Did Scholar’s Stage miss any? Are there more recent ones than those? The essay concludes by positing that our replacement source of new catchphrases is not music, but movies: “we're not in Kansas any more”, “an offer he can't refuse”, “that escalated quickly”, etc.
[7] See also "Longfellow and the decline of American poetry"
[8] Matthew Sitman, reviewing a memoir about depression, discusses the inherent inadequacy of writing about depression:
Memoirs are written by survivors, and survival imposes a retrospective sense of resolution on a person’s depression that the actual experience of it entirely lacks. Scialabba agrees with William James’s classic formulation: depression is an anguish “unknown to normal life,” because, as Scialabba puts it in the book’s moving introduction, no other pain feels “unlimited in both intensity and duration.” Depression seems like it will never end; life becomes an eternal, excruciating present. Your life no longer has a narrative, which is precisely what a memoir needs.
[9] The state of consciousness science and why the media got it wrong, by neuroscientist Steve Fleming, about the recent meeting of the Association for the Scientific Study of Consciousness (ASSC) and how it was covered. The ASSC meeting itself left Fleming feeling bullish about consciousness science—it is “moving into a new, more mainstream era” and benefiting from “cross-fertilisation between mechanistic/computational neuroscience and consciousness science”. But he contrasts the growing rigor of the field with sloppy and sensational reporting on consciousness, and in particular on a recent adversarial collaboration that tested global workspace theory (GWT) and integrated information theory (IIT). This adversarial collaboration was a painstaking and impressive effort. As you might have expected it was not especially conclusive on GWT versus IIT; it was “provisional, preliminary – another brick in the wall of data” as Fleming puts it.

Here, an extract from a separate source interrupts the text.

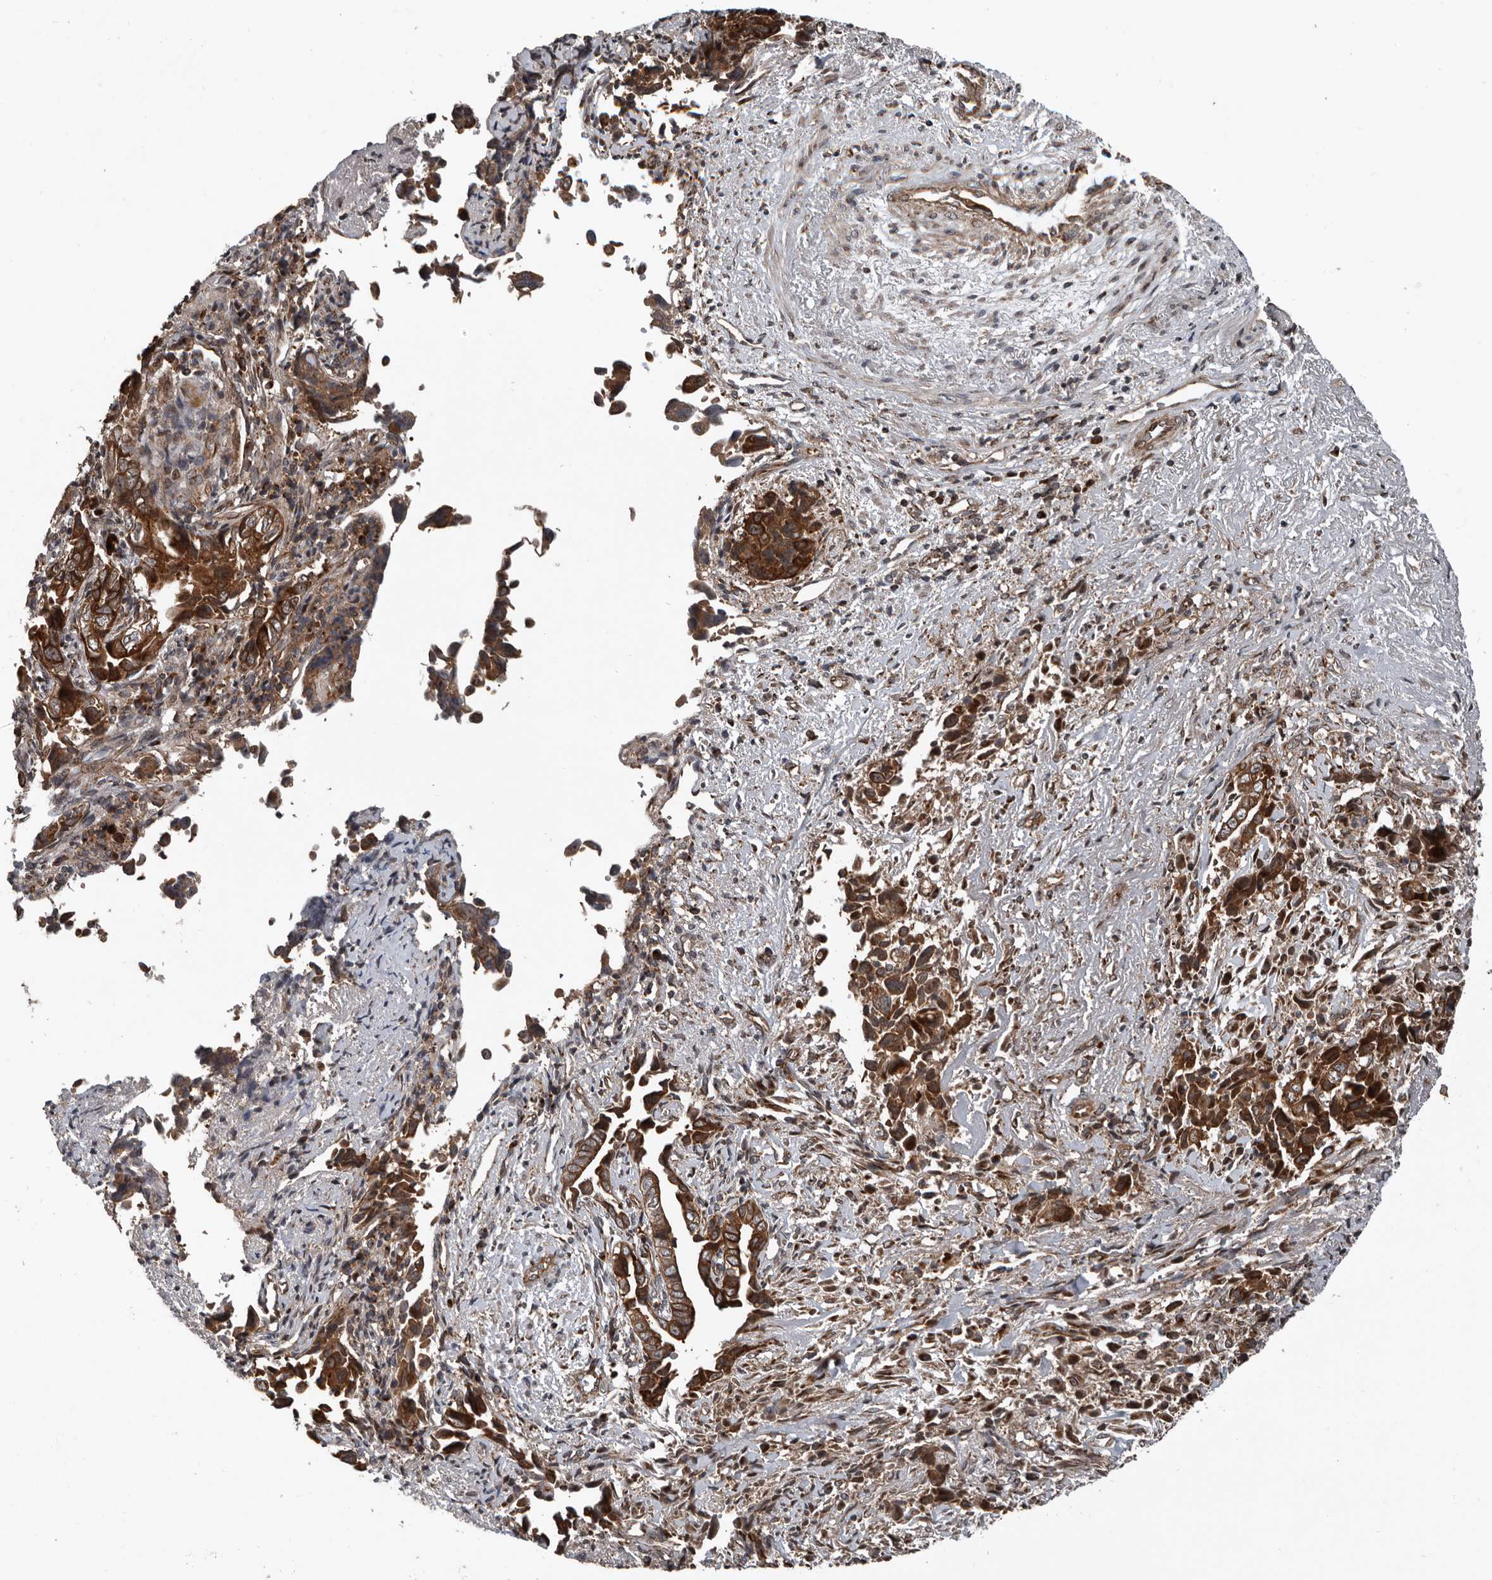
{"staining": {"intensity": "strong", "quantity": ">75%", "location": "cytoplasmic/membranous,nuclear"}, "tissue": "liver cancer", "cell_type": "Tumor cells", "image_type": "cancer", "snomed": [{"axis": "morphology", "description": "Cholangiocarcinoma"}, {"axis": "topography", "description": "Liver"}], "caption": "Protein analysis of liver cancer tissue demonstrates strong cytoplasmic/membranous and nuclear staining in about >75% of tumor cells.", "gene": "CCDC190", "patient": {"sex": "female", "age": 79}}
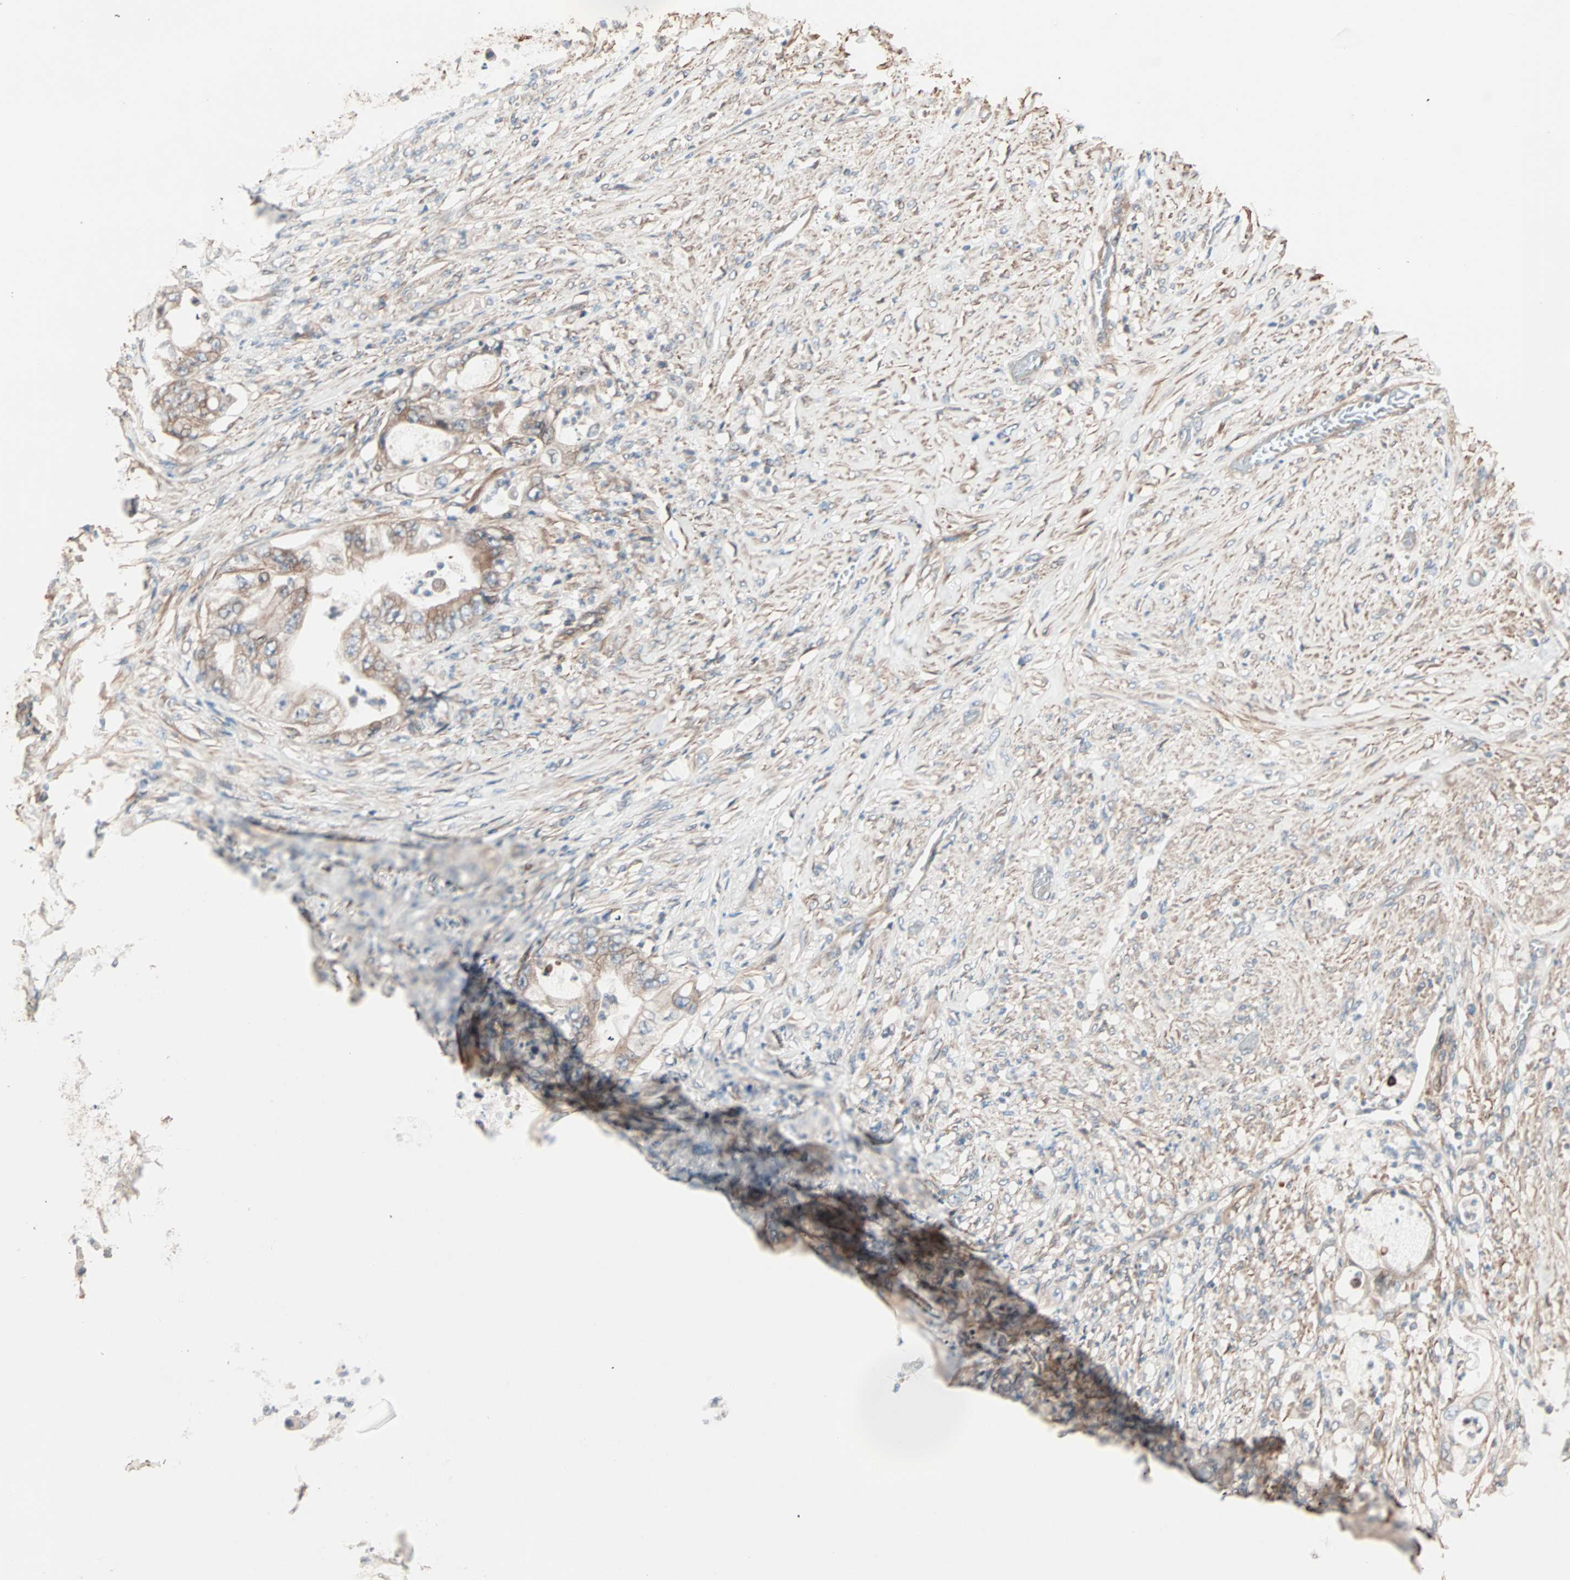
{"staining": {"intensity": "moderate", "quantity": ">75%", "location": "cytoplasmic/membranous"}, "tissue": "stomach cancer", "cell_type": "Tumor cells", "image_type": "cancer", "snomed": [{"axis": "morphology", "description": "Adenocarcinoma, NOS"}, {"axis": "topography", "description": "Stomach"}], "caption": "Stomach cancer (adenocarcinoma) stained with a brown dye displays moderate cytoplasmic/membranous positive staining in approximately >75% of tumor cells.", "gene": "ALG5", "patient": {"sex": "female", "age": 73}}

But the the experiments were widely reported as if IIT had “won” is now the clear leading theory of consciousness, which was wildly beyond what the experiments actually showed.
[10] Similarly, cognitive scientist Megan Peters uses the increased media attention to highlight the broader field of consciousness science and “the massive effort and enthusiasm of people working in this whole field”.
[11] Ten Thousand Years of Solitude. When Tasmania was cut off from Australia 10,000 years ago, did its inhabitants gradually lose the cultural knowledge of how to start fires and fish?
[12] Yuri Knorozov, a Soviet linguist who deciphered the Mayan script, had possibly the best author photo of all time. “He had a habit of listing his Siamese cat Asya as a co-author to many of his works; however, his editors would always remove her.”
[13] William Buckner on the dangers of forcing anthropology to give us politically convenient narratives: “human beings everywhere are neither inherently freedom loving and peaceful, nor inherently coercive and violent, but can be either or both depending on their socioecological and cultural context…The idea that we must restrict ourselves to some simple narrative about human nature to offer hope for the future is not only an unreasonably simplistic notion but a historically unjustified one.”
[14] Anthropic’s CEO Dario Amodei is unsettled by potential AI sentience: “Let's say we discover that I should care about Claude’s experience as much as I should care about a dog or a monkey or something. I would be kind of worried. I don't know if their experience is positive or negative. Unsettlingly I also don't know I wouldn't know if any intervention that we made was more likely to make Claude have a positive versus negative experience versus not having one.”
[15] 2012 as turning point: “if we were forced to pinpoint a year, 2012 appears to be a good choice for when the modern world was invented, and we’ve been living in it now for a little over a decade”
[16] Increase your ambition slowly.
'I saw the best minds of my generation...' is from 1956! Tough to think of more recent ones. 'yes YES the tiger is out'? Something from Rupi Kaur?